Others have already addressed the main problem -- strings are immutable, so you can't just switch a single character while you're iterating. You could use a bytearray
instead, but...
FWIW, this is a good candidate for string.translate
:
>>> import string
>>> fromchr = ''.join(chr(x) for x in range(97, 110) + range(65, 78))
>>> tochr = ''.join(chr(x+13) for x in range(97, 110) + range(65, 78))
>>> fromchr += ''.join(chr(x) for x in range(110, 256) + range(78, 91))
>>> tochr += ''.join(chr(x-13) for x in range(110, 256) + range(78, 91))
>>> trans = string.maketrans(fromchr, tochr)
>>> 'Hello, lorem ipsum dolor sit amet'.translate(trans)

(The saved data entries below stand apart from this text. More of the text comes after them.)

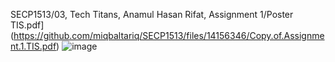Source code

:
SECP1513/03, Tech Titans, Anamul Hasan Rifat, Assignment 1/Poster TIS.pdf](https://github.com/miqbaltariq/SECP1513/files/14156346/Copy.of.Assignment.1.TIS.pdf)
![image](https://github.com/miqbaltariq/SECP1513/assets/148675896/741cf304-6755-4f2e-9c32-555390c5ed3f)
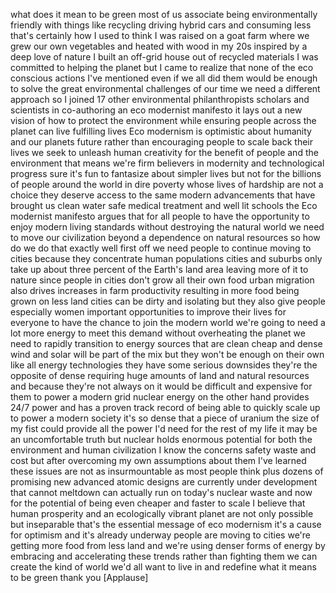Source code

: 
what does it mean to be green most of us
associate being environmentally friendly
with things like recycling driving
hybrid cars and consuming less that&#39;s
certainly how I used to think I was
raised on a goat farm where we grew our
own vegetables and heated with wood in
my 20s inspired by a deep love of nature
I built an off-grid house out of
recycled materials I was committed to
helping the planet but I came to realize
that none of the eco conscious actions
I&#39;ve mentioned even if we all did them
would be enough to solve the great
environmental challenges of our time we
need a different approach so I joined 17
other environmental philanthropists
scholars and scientists in co-authoring
an eco modernist manifesto it lays out a
new vision of how to protect the
environment while ensuring people across
the planet can live fulfilling lives
Eco modernism is optimistic about
humanity and our planets future rather
than encouraging people to scale back
their lives we seek to unleash human
creativity for the benefit of people and
the environment
that means we&#39;re firm believers in
modernity and technological progress
sure it&#39;s fun to fantasize about simpler
lives but not for the billions of people
around the world in dire poverty whose
lives of hardship are not a choice they
deserve access to the same modern
advancements that have brought us clean
water safe medical treatment and well
lit schools the Eco modernist manifesto
argues that for all people to have the
opportunity to enjoy modern living
standards without destroying the natural
world we need to move our civilization
beyond a dependence on natural resources
so how do we do that exactly
well first off we need people to
continue moving to cities because they
concentrate human populations cities and
suburbs only take up about three percent
of the Earth&#39;s land area leaving more of
it to nature since people in cities
don&#39;t grow all their own food urban
migration also drives increases in farm
productivity resulting in more food
being grown on less land cities can be
dirty and isolating but they also give
people especially women important
opportunities to improve their lives for
everyone to have the chance to join the
modern world we&#39;re going to need a lot
more energy to meet this demand without
overheating the planet we need to
rapidly transition to energy sources
that are clean cheap and dense wind and
solar will be part of the mix but they
won&#39;t be enough on their own like all
energy technologies they have some
serious downsides they&#39;re the opposite
of dense requiring huge amounts of land
and natural resources and because
they&#39;re not always on it would be
difficult and expensive for them to
power a modern grid nuclear energy on
the other hand provides 24/7 power and
has a proven track record of being able
to quickly scale up to power a modern
society it&#39;s so dense that a piece of
uranium the size of my fist could
provide all the power I&#39;d need for the
rest of my life it may be an
uncomfortable truth but nuclear holds
enormous potential for both the
environment and human civilization I
know the concerns safety waste and cost
but after overcoming my own assumptions
about them I&#39;ve learned these issues are
not as insurmountable as most people
think
plus dozens of promising new advanced
atomic designs are currently under
development that cannot meltdown can
actually run on today&#39;s nuclear waste
and now for the potential of being even
cheaper and faster to scale I believe
that human prosperity and an
ecologically vibrant planet are not only
possible but inseparable that&#39;s the
essential message of eco modernism it&#39;s
a cause for optimism and it&#39;s already
underway
people are moving to cities we&#39;re
getting more food from less land and
we&#39;re using denser forms of energy by
embracing and accelerating these trends
rather than fighting them we can create
the kind of world we&#39;d all want to live
in and redefine what it means to be
green thank you
[Applause]
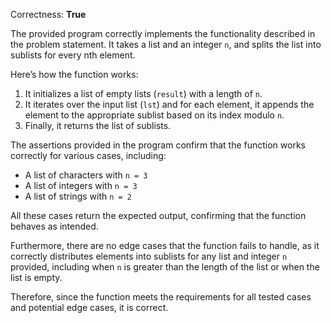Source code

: Correctness: **True**

The provided program correctly implements the functionality described in the problem statement. It takes a list and an integer `n`, and splits the list into sublists for every nth element. 

Here’s how the function works:

1. It initializes a list of empty lists (`result`) with a length of `n`.
2. It iterates over the input list (`lst`) and for each element, it appends the element to the appropriate sublist based on its index modulo `n`.
3. Finally, it returns the list of sublists.

The assertions provided in the program confirm that the function works correctly for various cases, including:
- A list of characters with `n = 3`
- A list of integers with `n = 3`
- A list of strings with `n = 2`

All these cases return the expected output, confirming that the function behaves as intended. 

Furthermore, there are no edge cases that the function fails to handle, as it correctly distributes elements into sublists for any list and integer `n` provided, including when `n` is greater than the length of the list or when the list is empty. 

Therefore, since the function meets the requirements for all tested cases and potential edge cases, it is correct.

'Uryyb, yberz vcfhz qbybe fvg nzrg'
The great thing here is that creating the translation table is a 1-time cost. After the translation table is created, you can use it as many times as you want. Your translation will happen in ~O(n) time in optimized C code, so I would be surprised if you could get an implementation that is much faster (or simpler really).
This way even handily beats the builtin 'rot13'
codec:
def rot13a(s):
return s.encode('rot13')
import string
fromchr = ''.join([chr(x) for x in range(97, 110) + range(65, 78)])
tochr = ''.join([chr(x+13) for x in range(97, 110) + range(65, 78)])
fromchr += ''.join(chr(x) for x in range(110, 256) + range(78, 91))
tochr += ''.join(chr(x-13) for x in range(110, 256) + range(78, 91))
trans = string.maketrans(fromchr, tochr)
def rot13b(s):
return s.translate(trans)
import timeit
test_string = 'Hello, lorem ipsum dolor sit amet'
print rot13a(test_string) == rot13b(test_string)
print timeit.timeit("rot13a(test_string)", "from __main__ import test_string, rot13a")
print timeit.timeit("rot13b(test_string)", "from __main__ import test_string, rot13b")
(my results):
True
1.52055001259 # rot13a
0.21444106102 # rot13b
Note that this is python2.x code. In python3.x, you can't just add the ranges like that since range
no longer returns a list
object. But, hopefully the idea is clear enough...